§ ARBEITSAUFTRAG 1:
Übertrage aus den Datenzeilen den Abschnitt von der Zeile mit „with the public“ bis einschließlich der Zeile mit „responses, etc.“ in eine JSON-Liste von Zeichenketten, ein Eintrag pro Zeile und ohne Leerzeilen.

§ LESETEXT:
•••

20 Jahre Nachhaltigkeitsbilanzierung - ein Reisebericht.

Lüneburg, EMAN-Konferenz, What has been achieved?
Fotos: Michael Bauer-Leeb, EMAN-Programm-Folder

Das Environmental and Sustainability Management Accounting Network (EMAN) feiert heuer sein 20-jähriges Bestehen. Zu diesem Anlass stellte die jährlich stattfindende EMAN-Konferenz, von 21.-23. September an der wunderbaren Leuphana Universität im malerischen Lüneburg, die Frage „What has been achieved?“

 

Gute Frage. Was wurde denn erreicht? Und! Was wurde nicht erreicht?

 

Das wollten wir natürlich wissen und deshalb hat sich Michael auf den Weg gemacht. Ganz klimaschonend mit der Bahn.

Ankunft in Lüneburg, es ist schon Abend und echt wirklich finster. Heute kein Programm mehr, aber im Zug war Zeit zum Nachdenken. Was erwartet mich, welche Erkenntnisse werde ich mit nach Hause nehmen? Mich interessiert vor allem, wie wir – damit meine ich die CSR-/Nachhaltigkeitscommunity – das Ding in Unternehmen endlich ordentlich groß und prominent machen können. Denn einerseits hatte ich in den letzten 8 Jahren, in denen ich mich nun intensiv mit Nachhaltigkeit und CSR auseinandersetze, eine echt steile Lern- und Erfahrungskurve. Aber auch eine echt steile Enttäuschungs- und Frustrationskurve. Die CSR-Community wächst zwar kontinuierlich, aber im Vergleich zum großen Rest ist sie weiterhin winzig. Ab ins Hotel, gute Nacht.

•••

§ VORLIEGENDE DATENZEILEN:
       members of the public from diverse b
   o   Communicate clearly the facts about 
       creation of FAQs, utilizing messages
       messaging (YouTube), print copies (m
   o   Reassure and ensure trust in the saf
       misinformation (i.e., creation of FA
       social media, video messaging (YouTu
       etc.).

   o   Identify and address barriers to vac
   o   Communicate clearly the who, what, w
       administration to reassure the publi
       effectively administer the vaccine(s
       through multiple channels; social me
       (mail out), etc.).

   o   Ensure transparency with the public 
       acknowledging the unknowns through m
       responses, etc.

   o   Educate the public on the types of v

•••

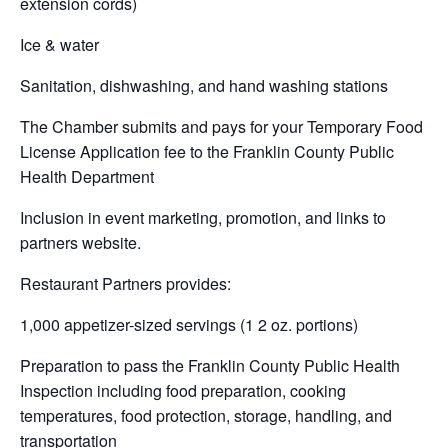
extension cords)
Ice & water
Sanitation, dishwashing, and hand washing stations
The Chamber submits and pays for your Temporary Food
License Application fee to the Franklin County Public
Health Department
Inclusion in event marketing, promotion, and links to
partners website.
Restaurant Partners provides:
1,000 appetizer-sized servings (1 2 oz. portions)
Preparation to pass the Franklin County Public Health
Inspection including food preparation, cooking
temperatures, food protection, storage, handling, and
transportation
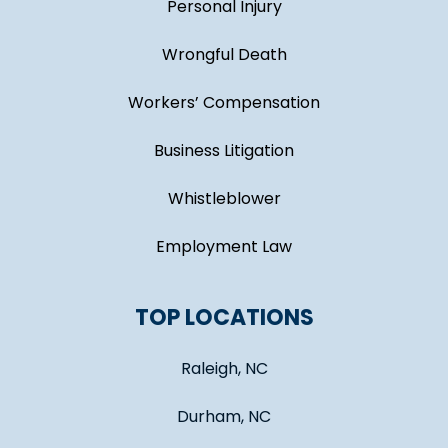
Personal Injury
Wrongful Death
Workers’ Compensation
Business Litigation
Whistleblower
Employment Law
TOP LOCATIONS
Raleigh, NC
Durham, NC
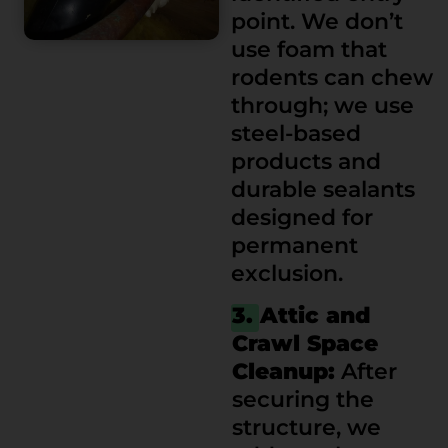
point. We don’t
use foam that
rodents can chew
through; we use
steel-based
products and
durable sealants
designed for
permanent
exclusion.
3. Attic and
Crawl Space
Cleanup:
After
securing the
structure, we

•••

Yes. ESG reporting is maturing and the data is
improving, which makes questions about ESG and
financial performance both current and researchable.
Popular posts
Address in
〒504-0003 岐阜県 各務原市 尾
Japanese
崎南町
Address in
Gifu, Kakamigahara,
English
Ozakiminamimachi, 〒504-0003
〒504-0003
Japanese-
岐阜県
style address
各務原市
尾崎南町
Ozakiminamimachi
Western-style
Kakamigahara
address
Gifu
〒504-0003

•••

§ ARBEITSAUFTRAG 2:
Schreibe den Reisebericht über die EMAN-Konferenz in Lüneburg im Anschluss an seinen letzten Satz weiter.

§ LÖSUNG 1:
[
  "   o   Ensure transparency with the public ",
  "       acknowledging the unknowns through m",
  "       responses, etc."
]

§ LÖSUNG 2:
 

Auf an die Uni! Erster Eindruck – wunderschöner Campus, Backsteingebäude, viel Glas, viel Grün, ein herrlicher Spätsommertag mit viel Sonne und Wärme. Die Konferenz ist gut besucht, ich schätze 250 TeilnehmerInnen aus der ganzen Welt. Hauptsächlich Wissenschaftler, aber auch Praktiker.

Schaltegger, Leuphana, Centre for Sustainable Management, Keynote, EMAN 2016
Keynote Schaltegger: Erreichtes und Nicht-Erreichtes

Stefan Schaltegger, Nachhaltigkeitsprofessor an der Leuphana und als solcher unser Gastgeber, eröffnet die Konferenz mit einer Antwort auf die Titelfrage.

Es wurde viel erreicht in 20 Jahren: eine stolze und weiter wachsende Zahl von bisher mehr als 800 Publikationen zum Thema, weltweite Entwicklung und Verbreitung von neuen Mess- und Bewertungsansätzen, eine wachsende Zahl von Unternehmen, die ganzheitlich agieren, neue Ausbildungsprogramme, mehr Pluralität. Schöne Ergebnisse. Aber leider nicht gut genug, denn gleichzeitig steigen weiterhin alle kritischen Indikatoren an. Wir erkennen das sehr gut am Earth Overshoot Day, der 1987 noch am 19. Dezember war und heuer, fast 30 Jahre später, bereits am 8. August begangen wurde.


Woran liegt das? Warum passiert nicht mehr bzw. warum machen wir weiter wie bisher, obwohl alle Fakten auf dem Tisch liegen? Was hindert uns am konsequenten Handeln, was blockiert die Veränderung?
Die nächsten eineinhalb Tage begebe ich mich auf die Suche nach Antworten.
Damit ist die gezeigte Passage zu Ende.